● **Provided records**
····················
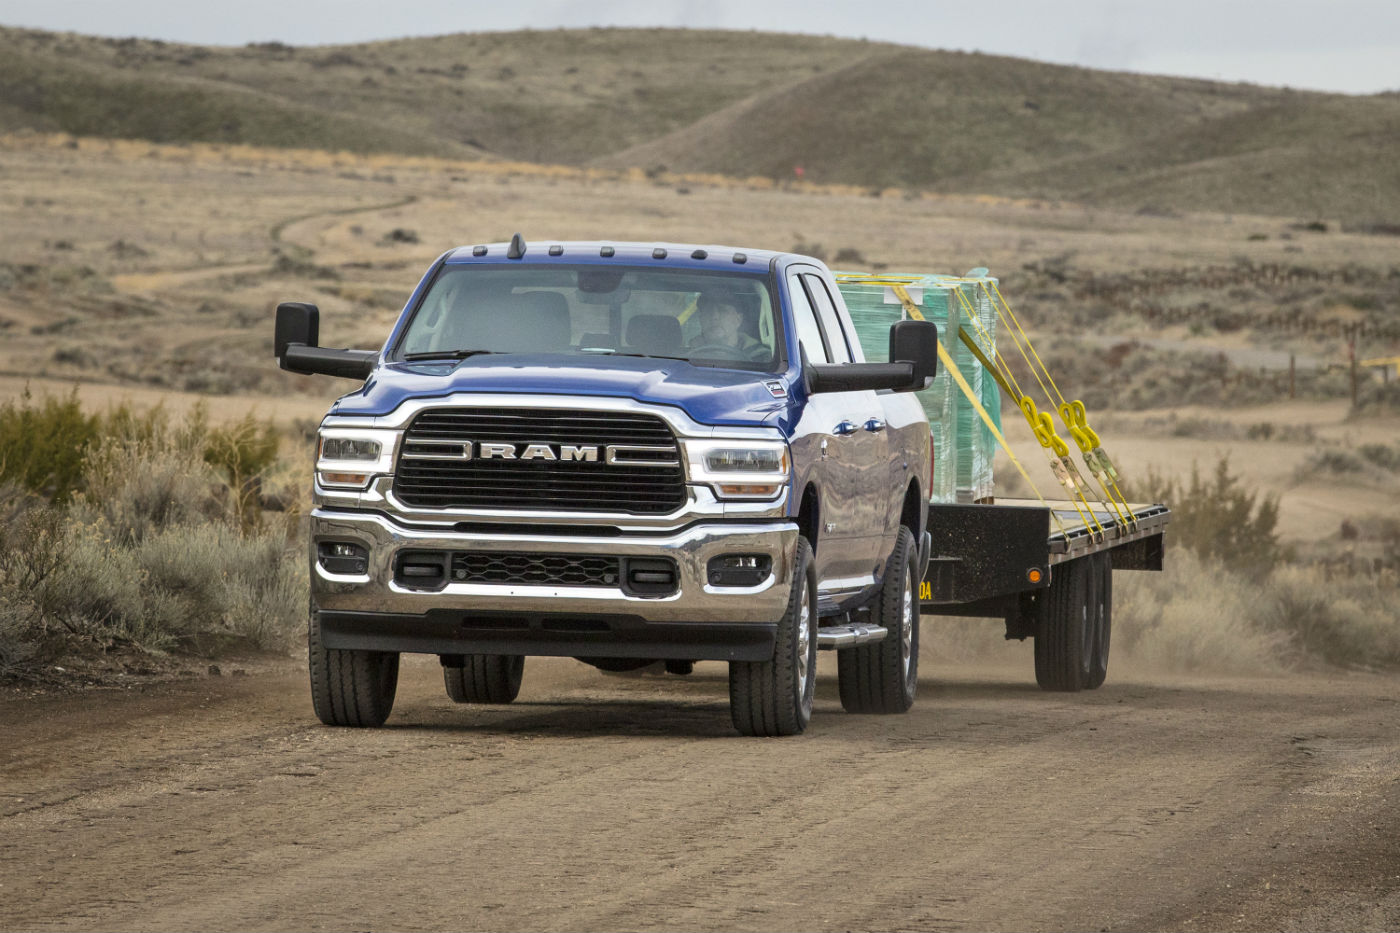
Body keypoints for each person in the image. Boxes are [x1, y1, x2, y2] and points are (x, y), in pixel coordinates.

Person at [691, 294, 769, 360]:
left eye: (723, 310)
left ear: (738, 320)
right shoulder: (685, 357)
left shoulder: (761, 358)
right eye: (708, 310)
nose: (714, 317)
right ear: (701, 320)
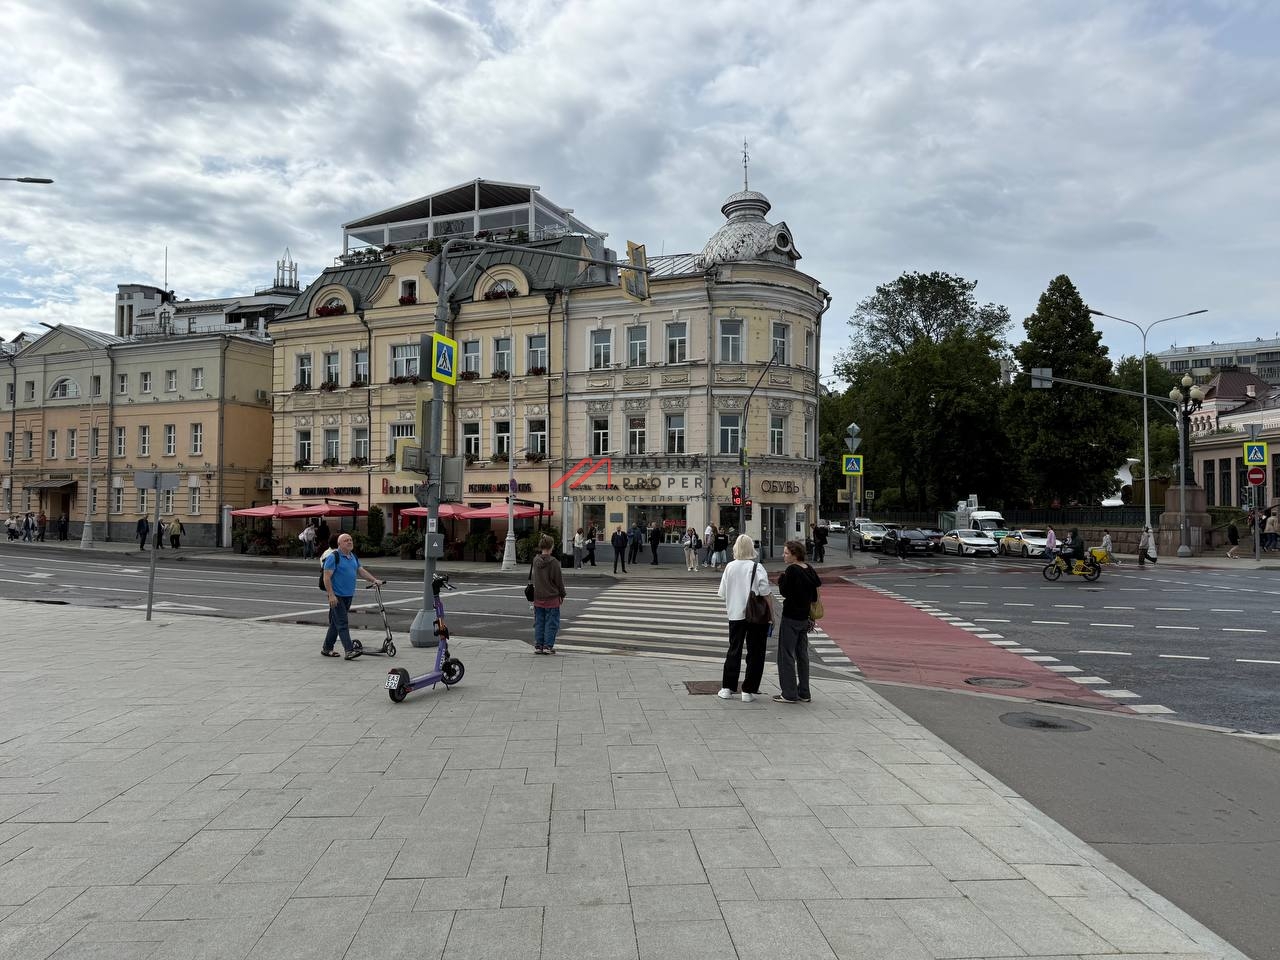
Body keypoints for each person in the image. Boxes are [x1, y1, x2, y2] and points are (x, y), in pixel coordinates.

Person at [716, 534, 772, 702]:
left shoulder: (730, 567)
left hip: (735, 614)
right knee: (755, 652)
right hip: (756, 616)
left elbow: (723, 593)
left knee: (734, 649)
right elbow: (765, 592)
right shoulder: (757, 567)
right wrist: (772, 615)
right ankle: (748, 691)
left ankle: (727, 688)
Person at [321, 532, 383, 660]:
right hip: (337, 596)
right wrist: (331, 595)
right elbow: (326, 578)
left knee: (335, 623)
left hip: (348, 595)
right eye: (346, 540)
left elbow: (361, 570)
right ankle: (349, 650)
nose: (349, 542)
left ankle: (327, 648)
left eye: (350, 540)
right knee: (342, 622)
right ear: (339, 544)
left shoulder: (352, 556)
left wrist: (374, 580)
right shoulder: (334, 557)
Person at [775, 540, 821, 704]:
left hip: (791, 617)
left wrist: (781, 580)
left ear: (795, 555)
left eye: (786, 553)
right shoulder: (809, 569)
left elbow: (785, 592)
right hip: (804, 618)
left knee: (786, 655)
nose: (784, 555)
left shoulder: (792, 570)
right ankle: (804, 692)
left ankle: (788, 693)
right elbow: (814, 596)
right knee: (802, 654)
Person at [531, 534, 566, 654]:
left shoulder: (535, 560)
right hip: (552, 598)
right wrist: (562, 594)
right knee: (551, 623)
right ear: (551, 546)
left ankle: (539, 645)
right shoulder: (554, 562)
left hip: (538, 597)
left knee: (539, 622)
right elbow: (558, 581)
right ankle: (547, 646)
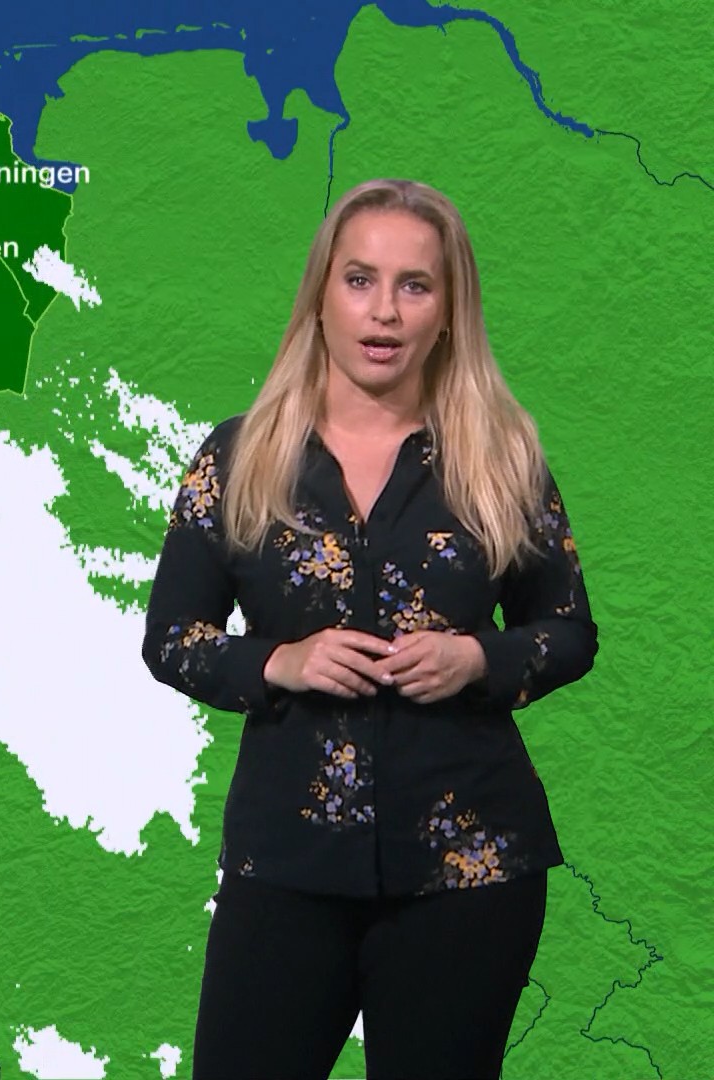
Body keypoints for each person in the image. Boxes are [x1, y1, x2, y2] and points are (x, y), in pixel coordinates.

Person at [141, 177, 598, 1080]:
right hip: (287, 861)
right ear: (320, 297)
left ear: (449, 312)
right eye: (360, 280)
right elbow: (171, 638)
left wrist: (477, 657)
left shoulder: (502, 457)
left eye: (414, 286)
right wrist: (279, 663)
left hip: (469, 871)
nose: (384, 311)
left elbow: (569, 631)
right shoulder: (238, 457)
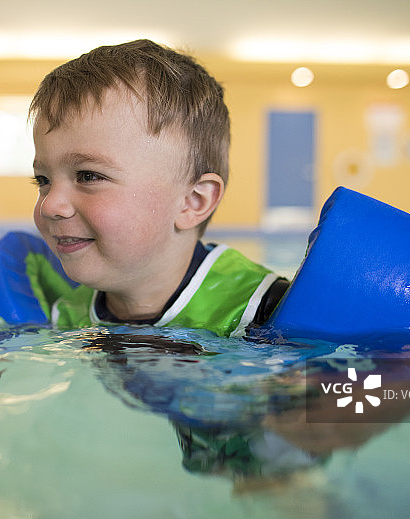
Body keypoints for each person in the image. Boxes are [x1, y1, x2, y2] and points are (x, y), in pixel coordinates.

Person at [27, 39, 288, 337]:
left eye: (88, 176)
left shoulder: (266, 312)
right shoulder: (66, 315)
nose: (49, 206)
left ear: (193, 201)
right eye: (43, 180)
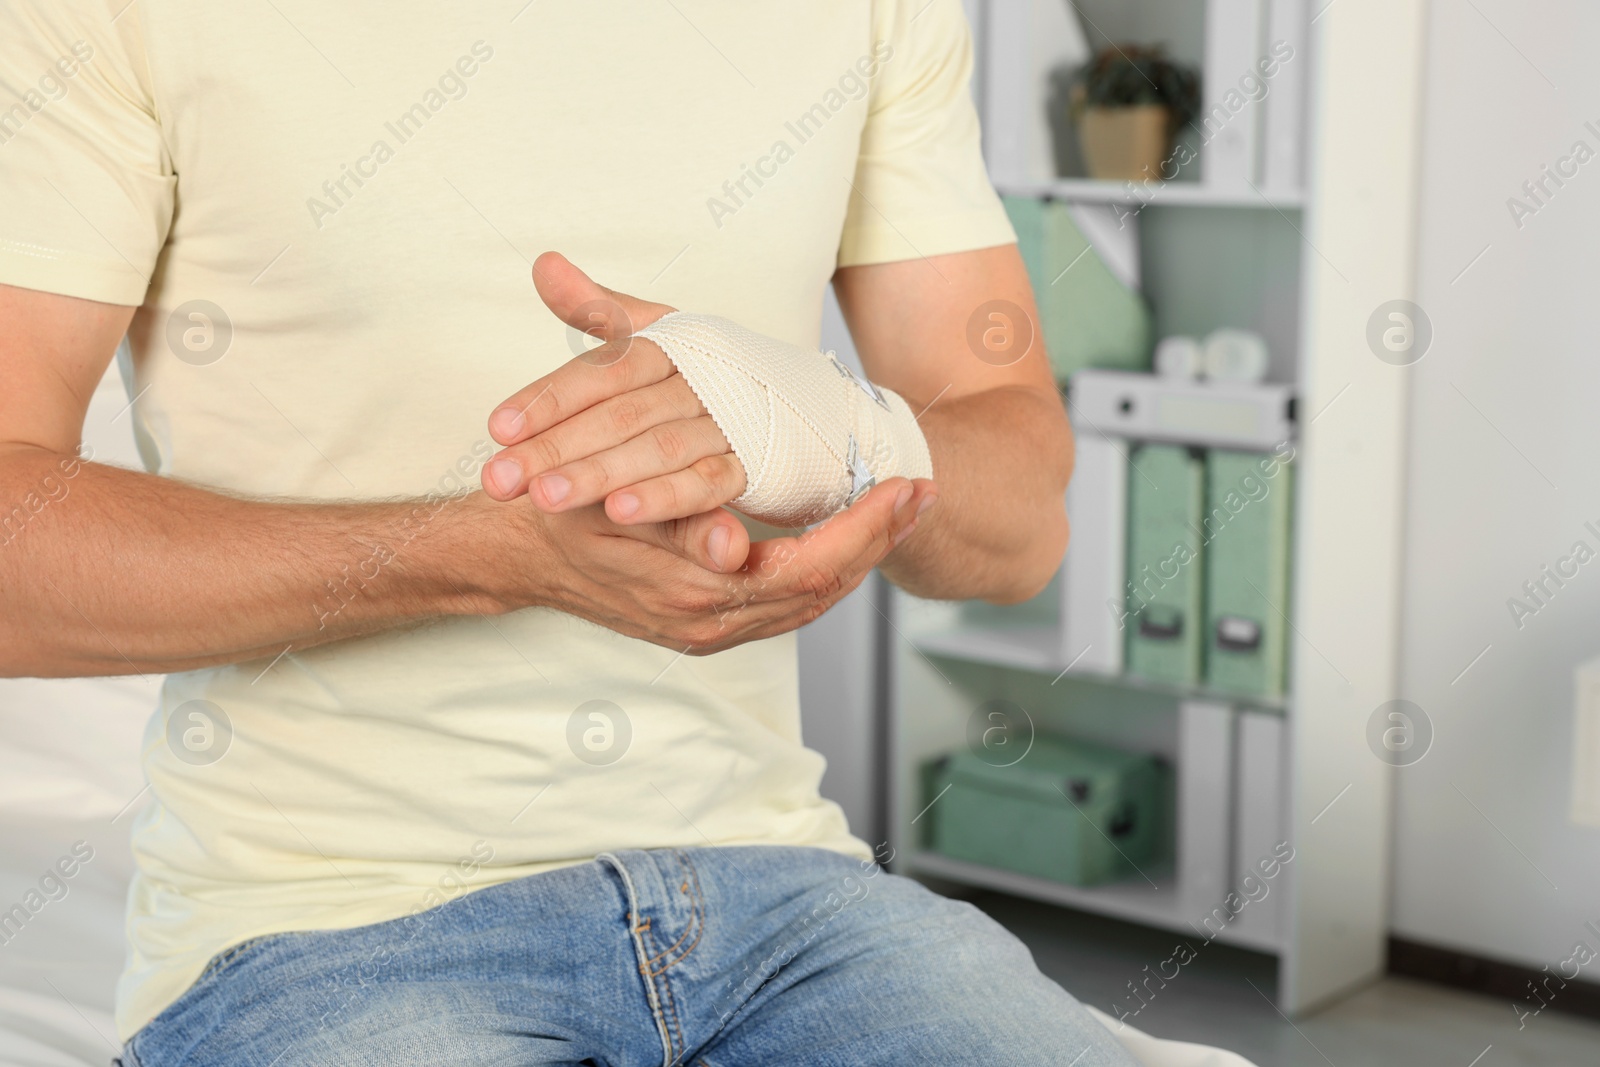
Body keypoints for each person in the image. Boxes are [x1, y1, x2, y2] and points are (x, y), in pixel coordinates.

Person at [0, 1, 1129, 1063]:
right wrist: (489, 554)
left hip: (781, 893)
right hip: (322, 923)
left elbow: (1022, 521)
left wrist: (828, 433)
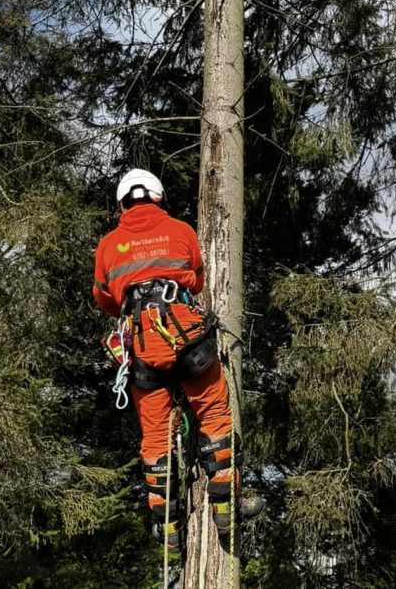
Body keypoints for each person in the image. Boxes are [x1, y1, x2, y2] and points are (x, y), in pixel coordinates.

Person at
····················
● **Description of the task**
Retype the data above exactly. Leave the pictures out.

● **Problem solution**
Body keypoints for each person in the image. Boxes are [x1, y1, x2, y2] and points are (x, y), in pixel coordinates.

Person at [691, 294, 769, 360]:
left eye: (723, 310)
left ear: (738, 320)
right shoulder: (685, 357)
left shoulder: (761, 358)
right eye: (708, 310)
nose: (714, 317)
right ear: (701, 320)
Body keypoints for each person in the image. Boxes are [x1, y1, x2, y2] and points are (x, y), in pixel coordinates.

Person at [716, 534, 772, 702]:
left shoulder: (730, 567)
left hip: (735, 614)
right knee: (755, 652)
right hip: (756, 616)
left elbow: (723, 593)
left knee: (734, 649)
right elbow: (765, 592)
right shoulder: (757, 567)
right wrist: (772, 615)
right ankle: (748, 691)
left ankle: (727, 688)
Person at [321, 532, 383, 660]:
right hip: (337, 596)
right wrist: (331, 595)
right elbow: (326, 578)
left knee: (335, 623)
left hip: (348, 595)
right eye: (346, 540)
left elbow: (361, 570)
right ankle: (349, 650)
nose: (349, 542)
left ankle: (327, 648)
left eye: (350, 540)
right knee: (342, 622)
right ear: (339, 544)
left shoulder: (352, 556)
left wrist: (374, 580)
right shoulder: (334, 557)
Person at [775, 540, 821, 704]:
left hip: (791, 617)
left wrist: (781, 580)
left ear: (795, 555)
left eye: (786, 553)
right shoulder: (809, 569)
left elbow: (785, 592)
right hip: (804, 618)
left knee: (786, 655)
nose: (784, 555)
left shoulder: (792, 570)
right ankle: (804, 692)
left ankle: (788, 693)
right elbow: (814, 596)
right knee: (802, 654)
Person at [531, 534, 566, 654]:
left shoulder: (535, 560)
right hip: (552, 598)
right wrist: (562, 594)
right knee: (551, 623)
right ear: (551, 546)
left ankle: (539, 645)
right shoulder: (554, 562)
left hip: (538, 597)
left knee: (539, 622)
right elbow: (558, 581)
right ankle: (547, 646)
Body keypoints for each person in the image. Boxes are [x1, y1, x2, y2] and points are (x, y), in pixel coordinates.

Person at [141, 177, 598, 1080]:
right hip: (287, 861)
right ear: (320, 297)
left ear: (449, 312)
right eye: (360, 280)
right elbow: (171, 638)
left wrist: (477, 657)
left shoulder: (502, 457)
left eye: (414, 286)
right wrist: (279, 663)
left hip: (469, 871)
nose: (384, 311)
left elbow: (569, 631)
right shoulder: (238, 457)
Body keypoints for each person in the image. Boxes are [x1, y1, x2, y2] and points are (x, y), in pixel coordinates.

Person at [27, 39, 288, 337]:
left eye: (88, 176)
left shoulder: (266, 312)
right shoulder: (66, 315)
nose: (49, 206)
left ear: (193, 201)
right eye: (43, 180)
Body keypoints for each person in the image. Boxes are [x1, y1, x2, y2] and points are (x, y), in pixel coordinates.

Person at [0, 1, 1129, 1063]:
right wrist: (489, 554)
left hip: (781, 893)
right hip: (322, 923)
left elbow: (1022, 521)
left wrist: (828, 433)
Body keypoints for each person in the image. Boxes are [x1, y1, x2, y2] and points are (x, y), in pixel coordinates.

Person at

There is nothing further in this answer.